Unsilent Night 2017

You owe it to yourself to try this wherever you happen to live.

Made it to Unsilent Night this past weekend. I love attending. If you haven’t ever, I do recommend looking at the schedule and seeing if it’s happening in your town: unsilentnight.com. I see it’s in Austin on December 17th, Manhattan on the 17th as well, Montréal on the 19th, and Colorado Springs on the 16th. If you’re not familiar, the short version is that 20-plus years ago the composer Phil Kline wrote and recorded four piece of ambient music, collectively titled Unsilent Night, that are meant to be played simultaneously. He then distributed these recordings individually to people, who put them on boomboxes and walked around lower Manhattan in a kind of secular carol for the holidays. Since then it’s been repeated every year in Manhattan, and spread to many other places, about 116 different cities according to the website.

We went last night, using a mix of an iPhone, an Android phone connected to an old Jambox, and an an archaic iPad Mini. They were running the free app, and I was streaming from SoundCloud. You can also download the tracks, and whenever I’ve participated, there have been tape cassettes and CDs available for free use, provided by whoever had organized it that year.

At some point after everyone gathers at the meet-up location, the organizer does a countdown and we all hit play at (roughly) the same moment. The beauty of the sound of Unsilent Night is how those four tracks, in random combinations of emphasis, mix — with variations on them playing slightly out of sync on a wide variety of playback mechanisms, and how the sound bounces off walls in narrow spaces and diffuses in wider, more open spaces — and of course, there’s the sound itself, as it’s a lovely, sedate, holiday-vibe composition, filled with soft bells, and muffled singing, and minimalist percussion.

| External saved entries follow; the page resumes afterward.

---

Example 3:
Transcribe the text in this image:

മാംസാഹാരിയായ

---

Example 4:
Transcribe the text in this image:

The path we take in the Mission District hasn’t changed much over the years. We start in Dolores Park, on an edge of the Mission District, where it becomes the Castro District. We then walk through the Mission, sticking mostly to less-populated streets and wider alleys, but not infrequently passing storefronts. There were a lot of people participating this weekend, perhaps 150, maybe more. I was surprised I only recognized one person, a local composer, and otherwise everyone was an unfamiliar face, except that is a few I recognized solely from past Unsilent Night events, like this one guy who has a beautiful old Gramophone-style speaker atop a very tall stick, with an lovely attached wooden box, inside of which I imagine is a phone or an iPod or something.

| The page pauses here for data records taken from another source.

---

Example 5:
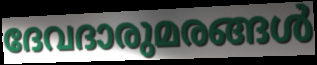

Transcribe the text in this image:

ദേവദാരുമരങ്ങൾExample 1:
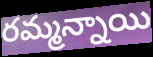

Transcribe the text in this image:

రమ్మన్నాయి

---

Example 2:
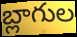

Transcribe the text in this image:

బ్లాగుల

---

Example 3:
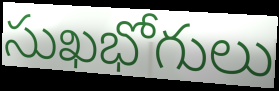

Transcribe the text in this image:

సుఖభోగులు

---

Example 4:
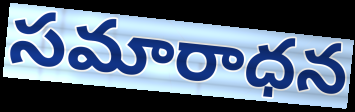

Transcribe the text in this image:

సమారాధన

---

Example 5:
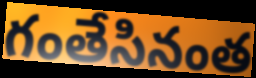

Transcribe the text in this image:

గంతేసినంత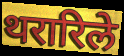
थरारिले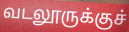
வடலூருக்குச்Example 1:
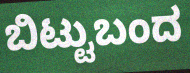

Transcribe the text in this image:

ಬಿಟ್ಟುಬಂದ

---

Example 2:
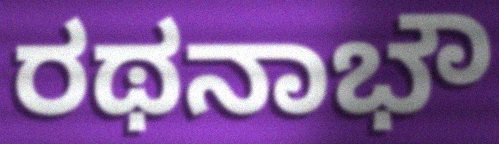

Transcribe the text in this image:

This year the event started at 5pm, which was great. I seem to recall it started much later in the past. It was nice to see faces, and to experience the transition from daylight to significant darkness as we proceeded. The main change I recall in the walk from previous routes is that this time we headed back directly from the Mission (that is the actual Mission, at the corner of Dolores Street and 18th Street) to the spot near the tennis courts in Dolores Park where we began, rather than re-entering the park further away, up a hill, and coming back down that way. The full composition is 45 minutes long, and we walked almost the full 45 minutes, lingering for the last few minutes in the park as the music came to its subdued close.